A 1ª Turma do Tribunal Regional do Trabalho da 1ª Região (TRT/RJ) deu provimento ao recurso ordinário de um motorista e reconheceu o vínculo empregatício entre ele e uma empresa de transporte por aplicativo. Por unanimidade, o Colegiado acompanhou o entendimento do relator, desembargador Mário Sérgio M. Pinheiro, entendendo estarem presentes os requisitos para a configuração do vínculo empregatício. Entre eles, a relação de subordinação algorítmica, uma nova espécie de caracterização do liame trabalhista.
O motorista requereu o reconhecimento do vínculo empregatício com a empresa alegando que prestou os serviços com pessoalidade, onerosidade, habitualidade, continuidade e de forma subordinada. Ademais, disse que a empresa determinava todas as condições para a execução da atividade, controlava o serviço prestado e estabelecia o preço da tarifa.
Mesmo sendo regularmente citada, a empresa não contestou e reclamação trabalhista, sendo considerada revel. No 1º grau, os pedidos do motorista foram julgados improcedentes a partir do entendimento de que não foram configurados os requisitos legais para o reconhecimento do vínculo empregatício. Para a magistrada que julgou o processo, a relação entre as partes era pautada por regras que não se confundem com os requisitos da relação de emprego, uma vez que havia ampla flexibilidade na escolha dos períodos nos quais o motorista desejava trabalhar. Inconformado, o trabalhador interpôs recurso ordinário.
No 2º grau, o desembargador Mário Sérgio M. Pinheiro assumiu a relatoria do caso. Após o encaminhamento dos autos para inclusão em pauta de julgamento, as partes apresentaram petição conjunta de acordo. Entretanto, a 1ª Turma não o homologou tendo em vista que a homologação da petição conjunta nos termos dispostos pelas partes, sem o reconhecimento do vínculo empregatício, obstaria o motorista a conhecer o posicionamento da Turma quanto ao seu pedido de vínculo. “Para que a Jurisprudência se consolide, com exame do mérito da lide, deixo de homologar a proposta de acordo, sem prejuízo de que as partes, após a publicação do Acórdão, entabulem qualquer acordo que atenda a seus interesses”, concluiu o magistrado.

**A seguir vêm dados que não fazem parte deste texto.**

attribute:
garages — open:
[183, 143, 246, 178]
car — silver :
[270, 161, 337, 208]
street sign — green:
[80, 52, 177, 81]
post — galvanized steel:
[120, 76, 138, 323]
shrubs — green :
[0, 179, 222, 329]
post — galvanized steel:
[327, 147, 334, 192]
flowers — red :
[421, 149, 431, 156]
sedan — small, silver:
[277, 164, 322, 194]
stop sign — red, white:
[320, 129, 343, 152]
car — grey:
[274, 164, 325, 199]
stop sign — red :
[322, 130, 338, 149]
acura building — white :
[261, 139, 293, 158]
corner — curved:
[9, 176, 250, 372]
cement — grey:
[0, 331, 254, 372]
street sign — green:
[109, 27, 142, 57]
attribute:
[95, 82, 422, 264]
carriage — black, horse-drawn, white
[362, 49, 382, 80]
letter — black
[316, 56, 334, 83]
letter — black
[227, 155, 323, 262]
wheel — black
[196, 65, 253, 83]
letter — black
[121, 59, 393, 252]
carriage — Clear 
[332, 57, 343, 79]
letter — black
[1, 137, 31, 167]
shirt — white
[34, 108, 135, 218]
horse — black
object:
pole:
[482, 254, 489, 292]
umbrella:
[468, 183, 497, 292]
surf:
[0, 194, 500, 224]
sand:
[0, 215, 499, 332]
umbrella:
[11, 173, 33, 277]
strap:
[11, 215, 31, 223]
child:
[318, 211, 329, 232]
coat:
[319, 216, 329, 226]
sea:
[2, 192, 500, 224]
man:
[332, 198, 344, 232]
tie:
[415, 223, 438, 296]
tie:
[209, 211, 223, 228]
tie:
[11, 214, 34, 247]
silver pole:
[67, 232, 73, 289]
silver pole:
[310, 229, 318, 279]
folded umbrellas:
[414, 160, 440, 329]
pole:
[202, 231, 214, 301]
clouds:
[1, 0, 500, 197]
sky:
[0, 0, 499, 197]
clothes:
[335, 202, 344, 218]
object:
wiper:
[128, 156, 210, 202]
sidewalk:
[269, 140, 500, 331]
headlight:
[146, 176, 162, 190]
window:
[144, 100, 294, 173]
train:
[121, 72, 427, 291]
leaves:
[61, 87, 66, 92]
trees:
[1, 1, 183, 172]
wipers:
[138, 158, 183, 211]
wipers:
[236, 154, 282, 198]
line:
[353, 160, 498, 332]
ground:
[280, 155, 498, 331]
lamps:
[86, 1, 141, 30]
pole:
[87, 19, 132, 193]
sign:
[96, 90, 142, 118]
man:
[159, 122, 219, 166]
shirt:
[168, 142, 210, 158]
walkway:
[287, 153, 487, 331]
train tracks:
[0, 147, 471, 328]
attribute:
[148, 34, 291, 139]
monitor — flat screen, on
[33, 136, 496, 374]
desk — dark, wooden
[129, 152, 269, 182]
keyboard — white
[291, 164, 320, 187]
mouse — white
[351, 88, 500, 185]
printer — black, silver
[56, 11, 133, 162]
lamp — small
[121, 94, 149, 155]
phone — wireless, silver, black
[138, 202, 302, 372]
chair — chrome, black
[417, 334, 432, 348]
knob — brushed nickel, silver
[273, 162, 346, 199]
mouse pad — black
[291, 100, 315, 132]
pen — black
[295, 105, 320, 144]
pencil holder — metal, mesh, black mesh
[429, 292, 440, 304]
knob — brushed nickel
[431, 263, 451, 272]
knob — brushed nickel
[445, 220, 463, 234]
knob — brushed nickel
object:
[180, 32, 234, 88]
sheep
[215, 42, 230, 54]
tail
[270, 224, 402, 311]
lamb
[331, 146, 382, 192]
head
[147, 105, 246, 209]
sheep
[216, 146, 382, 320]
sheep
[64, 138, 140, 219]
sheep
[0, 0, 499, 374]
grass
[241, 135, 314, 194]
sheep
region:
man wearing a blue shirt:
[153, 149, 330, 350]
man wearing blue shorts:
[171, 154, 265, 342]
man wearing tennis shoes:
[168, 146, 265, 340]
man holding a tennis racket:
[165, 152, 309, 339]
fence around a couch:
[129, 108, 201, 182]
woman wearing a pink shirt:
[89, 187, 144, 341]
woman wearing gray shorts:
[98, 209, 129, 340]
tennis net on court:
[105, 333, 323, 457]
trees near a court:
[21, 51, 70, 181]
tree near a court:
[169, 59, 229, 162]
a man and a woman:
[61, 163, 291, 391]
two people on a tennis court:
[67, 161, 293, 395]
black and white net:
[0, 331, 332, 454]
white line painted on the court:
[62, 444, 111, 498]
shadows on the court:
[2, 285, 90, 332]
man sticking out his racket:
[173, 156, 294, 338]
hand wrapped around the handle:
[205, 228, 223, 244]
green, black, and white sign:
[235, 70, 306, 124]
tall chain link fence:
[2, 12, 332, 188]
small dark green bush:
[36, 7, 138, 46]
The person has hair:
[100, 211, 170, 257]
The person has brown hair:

Quanto ao mérito, o relator destacou que, além de as alegações do autor serem presumidas verdadeiras frente à revelia da empresa, a análise dos elementos fáticos também conduzem para a existência do vínculo de emprego.
O relator observou que a transformação da realidade social trouxe a expansão do conceito e do alcance da subordinação com a criação de novas espécies, tais como a subordinação reticular e integrativa, que representam a ideia da "rede de relações" e a subordinação algorítmica. De acordo com o desembargador, a inteligência artificial que é utilizada pelas plataformas para buscar mais competitividade não só aproxima a relação entre as empresas, os prestadores de serviços e os usuários, mas também “coordena trabalhos, estabelece o preço do serviço e fiscaliza e pune os que descumprem o modelo de negócio”.
Assim, o relator concluiu pela impossibilidade de não se reconhecer o vínculo de emprego entre as partes uma vez que plataforma digital não é apenas uma ferramenta eletrônica à disposição dos interessados, sem qualquer interferência no resultado do transporte fornecido. “Pelo contrário, a plataforma controla os preços do serviço de transporte a ser prestado pelo motorista, destinando apenas um percentual ao trabalhador; condicionam a permanência do motorista às avaliações feitas pelos usuários; estabelece o número mínimo de corridas a ser realizado, existindo, inclusive, punições”, assinalou ele, em seu voto.
Outros requisitos
Além da subordinação, o relator destacou ainda outros requisitos que configurariam a relação de emprego, como a pessoalidade. Segundo ele, o motorista não podia se fazer substituir por outro trabalhador, uma vez que “a violação da regra do uso pessoal, exclusivo e intransferível, sujeita o motorista ao cancelamento do cadastro”.
A onerosidade também foi constatada. Para o relator, o fato de haver a inequívoca expectativa de pagamento ao final de cada corrida configura o requisito. Destacou, ainda, que a política de preços é estabelecida unilateralmente pelo sistema de algoritmo da ré, que determina o preço das tarifas de acordo com a demanda dos usuários.
Também se configurou a não eventualidade. “A atividade desempenhada pelo motorista parceiro jamais poderá ser tida como eventual, fortuita, episódica, porque indispensável à própria razão de ser da plataforma digital – que, conforme destacado, busca a exploração econômica da atividade de transporte privado”, concluiu.
Assim, com a verificação da a presença de todos os elementos da relação de emprego, houve o reconhecimento da formação de vínculo entre o motorista e a empresa.
Nas decisões proferidas pela Justiça do Trabalho, são admissíveis os recursos enumerados no art. 893 da CLT.